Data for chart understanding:
* * * * * * *
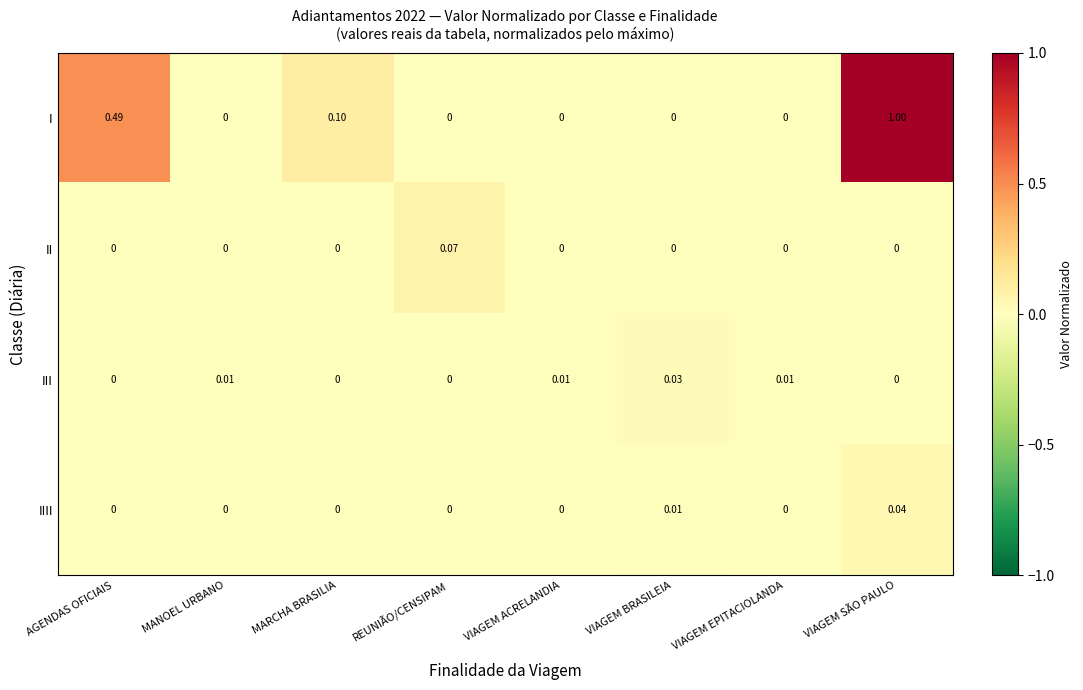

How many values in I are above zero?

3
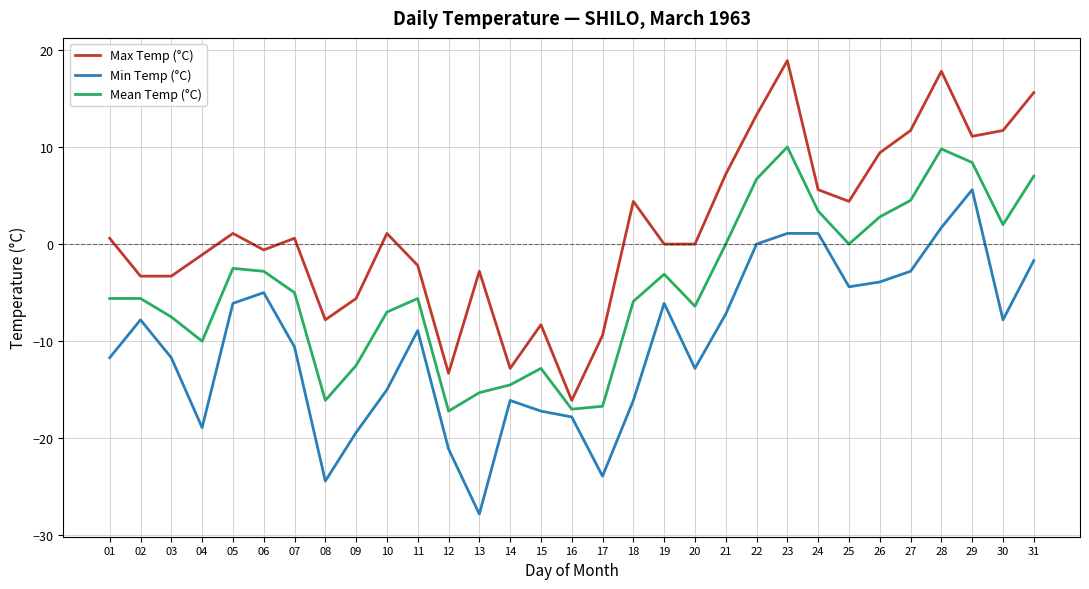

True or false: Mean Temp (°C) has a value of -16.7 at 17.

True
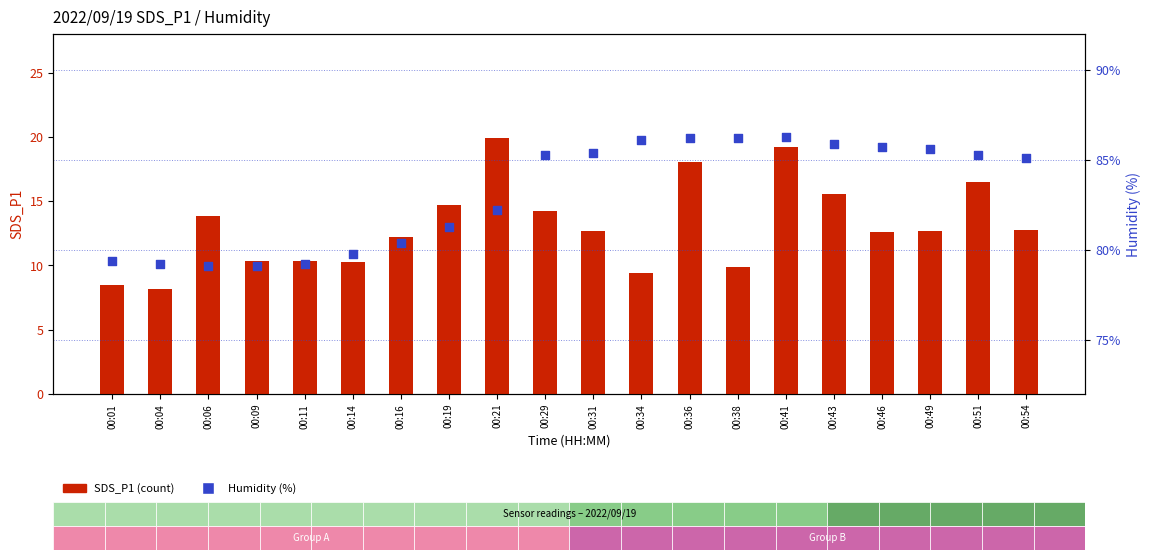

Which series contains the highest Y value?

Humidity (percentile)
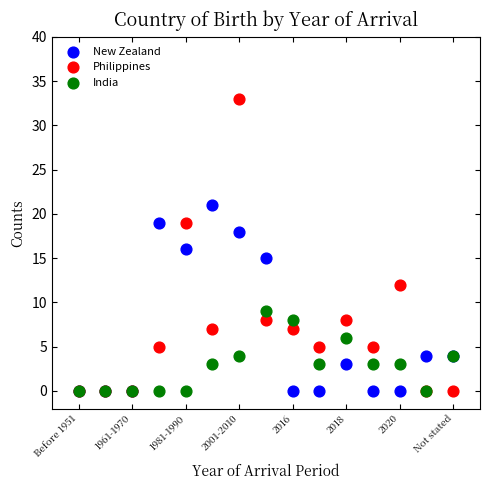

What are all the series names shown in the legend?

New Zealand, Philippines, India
* * * * * * *
#### [Job]
Reproduce all of the chart understanding data above verbatim, leaving out the pictures.

#### [Problem solution]
How many values in I are above zero?

3

True or false: Mean Temp (°C) has a value of -16.7 at 17.

True

Which series contains the highest Y value?

Humidity (percentile)

What are all the series names shown in the legend?

New Zealand, Philippines, India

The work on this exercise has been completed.